Daarna nemen de familieleden het over: zij laten een mensvormige houten kist maken waarin ze het lijk opsluiten. Als de kist dan gesloten is, wordt hij bijgezet in een grafkelder, rechtopstaand tegen de wand.
(Bron: Herodotus' Historiën)
De Egyptenaren maakten mummies omdat ze meenden dat:
a) de reis naar het hiernamaals erg lang was
b) dan alleen een leven na de dood mogelijk was
c) de goden het aangenaam vonden dat de mensen het dode lichaam goed verzorgden
d) dit de goedkoopste manier van begraven was
In onze tijd kan men een dode ook laten cremeren(=verbranden)
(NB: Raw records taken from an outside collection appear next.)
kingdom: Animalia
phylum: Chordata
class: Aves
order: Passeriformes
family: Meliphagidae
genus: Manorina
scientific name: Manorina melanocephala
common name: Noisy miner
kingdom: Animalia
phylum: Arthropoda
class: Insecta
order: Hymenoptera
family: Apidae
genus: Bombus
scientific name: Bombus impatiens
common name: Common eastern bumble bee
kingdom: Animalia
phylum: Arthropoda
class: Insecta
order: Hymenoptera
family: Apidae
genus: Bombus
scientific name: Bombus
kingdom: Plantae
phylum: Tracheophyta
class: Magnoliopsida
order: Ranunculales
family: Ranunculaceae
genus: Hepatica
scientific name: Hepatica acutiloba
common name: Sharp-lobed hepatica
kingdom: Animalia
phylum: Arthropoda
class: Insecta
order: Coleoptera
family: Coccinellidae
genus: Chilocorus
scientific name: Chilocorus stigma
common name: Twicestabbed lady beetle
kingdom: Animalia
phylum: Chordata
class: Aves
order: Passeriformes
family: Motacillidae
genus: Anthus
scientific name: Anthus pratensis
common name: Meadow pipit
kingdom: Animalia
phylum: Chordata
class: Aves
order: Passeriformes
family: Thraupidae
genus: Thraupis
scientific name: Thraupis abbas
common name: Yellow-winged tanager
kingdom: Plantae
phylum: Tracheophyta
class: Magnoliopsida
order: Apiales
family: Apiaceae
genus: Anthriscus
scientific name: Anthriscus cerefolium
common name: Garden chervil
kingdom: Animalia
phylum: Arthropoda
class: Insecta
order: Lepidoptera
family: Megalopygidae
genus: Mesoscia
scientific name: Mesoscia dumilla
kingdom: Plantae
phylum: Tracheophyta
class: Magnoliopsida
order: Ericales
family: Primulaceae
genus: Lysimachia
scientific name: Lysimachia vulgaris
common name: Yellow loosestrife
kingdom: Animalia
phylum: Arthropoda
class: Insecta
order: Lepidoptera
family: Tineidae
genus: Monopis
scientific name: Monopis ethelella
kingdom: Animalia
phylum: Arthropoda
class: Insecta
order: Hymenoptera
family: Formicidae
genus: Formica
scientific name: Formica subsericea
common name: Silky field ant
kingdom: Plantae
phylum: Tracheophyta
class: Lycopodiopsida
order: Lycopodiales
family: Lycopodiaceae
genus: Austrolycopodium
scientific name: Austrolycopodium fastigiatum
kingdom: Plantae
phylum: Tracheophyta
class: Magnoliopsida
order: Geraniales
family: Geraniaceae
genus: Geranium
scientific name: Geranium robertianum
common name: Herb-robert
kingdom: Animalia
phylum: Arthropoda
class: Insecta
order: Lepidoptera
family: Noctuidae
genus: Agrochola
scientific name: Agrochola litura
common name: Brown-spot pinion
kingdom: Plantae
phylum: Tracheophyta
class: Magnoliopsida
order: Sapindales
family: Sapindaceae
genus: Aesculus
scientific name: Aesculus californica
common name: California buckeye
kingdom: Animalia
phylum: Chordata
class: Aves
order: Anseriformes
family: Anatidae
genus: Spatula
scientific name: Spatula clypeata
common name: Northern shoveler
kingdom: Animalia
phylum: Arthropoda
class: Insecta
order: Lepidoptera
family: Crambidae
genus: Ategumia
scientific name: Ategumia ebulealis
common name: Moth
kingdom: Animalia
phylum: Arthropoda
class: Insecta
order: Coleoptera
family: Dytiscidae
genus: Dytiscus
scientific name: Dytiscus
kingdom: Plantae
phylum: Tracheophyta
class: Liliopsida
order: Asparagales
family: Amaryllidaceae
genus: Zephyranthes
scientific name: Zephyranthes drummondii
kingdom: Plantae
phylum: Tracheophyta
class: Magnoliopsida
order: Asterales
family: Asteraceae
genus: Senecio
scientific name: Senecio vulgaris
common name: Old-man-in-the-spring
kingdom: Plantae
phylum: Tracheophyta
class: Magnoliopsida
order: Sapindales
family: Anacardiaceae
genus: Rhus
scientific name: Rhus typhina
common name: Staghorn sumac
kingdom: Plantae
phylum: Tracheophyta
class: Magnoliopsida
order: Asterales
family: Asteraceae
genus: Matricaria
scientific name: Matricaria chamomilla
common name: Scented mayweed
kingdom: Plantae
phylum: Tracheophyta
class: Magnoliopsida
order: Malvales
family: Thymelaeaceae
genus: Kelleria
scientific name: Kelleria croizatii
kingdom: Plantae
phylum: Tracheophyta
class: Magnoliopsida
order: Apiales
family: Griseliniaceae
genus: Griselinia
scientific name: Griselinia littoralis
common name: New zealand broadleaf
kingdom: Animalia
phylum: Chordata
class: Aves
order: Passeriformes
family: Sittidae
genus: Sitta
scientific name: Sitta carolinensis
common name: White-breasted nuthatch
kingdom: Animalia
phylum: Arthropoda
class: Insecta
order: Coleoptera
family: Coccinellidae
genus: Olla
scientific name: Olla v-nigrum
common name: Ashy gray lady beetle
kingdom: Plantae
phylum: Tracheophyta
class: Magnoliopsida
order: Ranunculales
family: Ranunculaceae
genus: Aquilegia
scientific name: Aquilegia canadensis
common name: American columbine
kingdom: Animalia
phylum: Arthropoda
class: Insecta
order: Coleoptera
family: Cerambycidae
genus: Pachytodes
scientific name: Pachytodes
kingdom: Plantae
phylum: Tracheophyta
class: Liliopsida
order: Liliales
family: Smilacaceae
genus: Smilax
Als de Egyptenaren een goedkope manier van crematie hadden gekend dan:
a) zouden zuinige mensen voor crematie zijn geweest
b) zouden arme mensen voor crematie zijn geweest
c) zouden beide genoemde groepen voor crematie zijn geweest
d) zouden geen van beide groepen voor crematie zijn geweest
TEKST(bij de volgende drie vragen)
We weten niet zeker hoe de Egyptenaren de enorme steenblokken zo hoog op elkaar gestapeld kregen. De meeste oudheidkundigen nemen aan dat de steenblokken langs een hellende dijk gesleept werden. Naarmate de piramide hoger werd, werd ook de dijk opgehoogd. De stenen werden door tientallen arbeiders omhooggetrokken. Het zand voor de slee werd nat gemaakt. Dan gleed de slee beter. Er werd niet het hele jaar doorgewerkt.
Een piramide werd gebouwd om te dienen als:
a) tempel voor de zonnegod
b) tempel voor de Nijlgod
c) graf voor de farao
d) paleis voor de farao
De piramides werden gebouwd in:
a) het Oude Rijk
b) het Midden-Rijk
c) het Nieuwe Rijk
d) de Late Periode
Aan de piramides werd niet het hele jaar door gebouwd omdat:
a) de arbeiders 's zomers vrij kregen vanwege de hitte
b) de arbeiders in de winter niet konden werken vanwege de kou
c) de arbeiders een gedeelte van het jaar op het land moesten werken
d) de arbeiders niet konden werken als de Nijl buiten zijn oevers getreden was
TWEE BERICHTEN
Er is geen volk op aarde dat de vruchten van het veld zo gemakkelijk verkrijgt als de Egyptenaren. Ze hoeven niet te ploegen, te graven en andere veldarbeid te verrichten waar andere mensen het zo druk mee hebben. Ze wachten gewoon af tot de rivier de akkers overstroomt en weer weg vloeit.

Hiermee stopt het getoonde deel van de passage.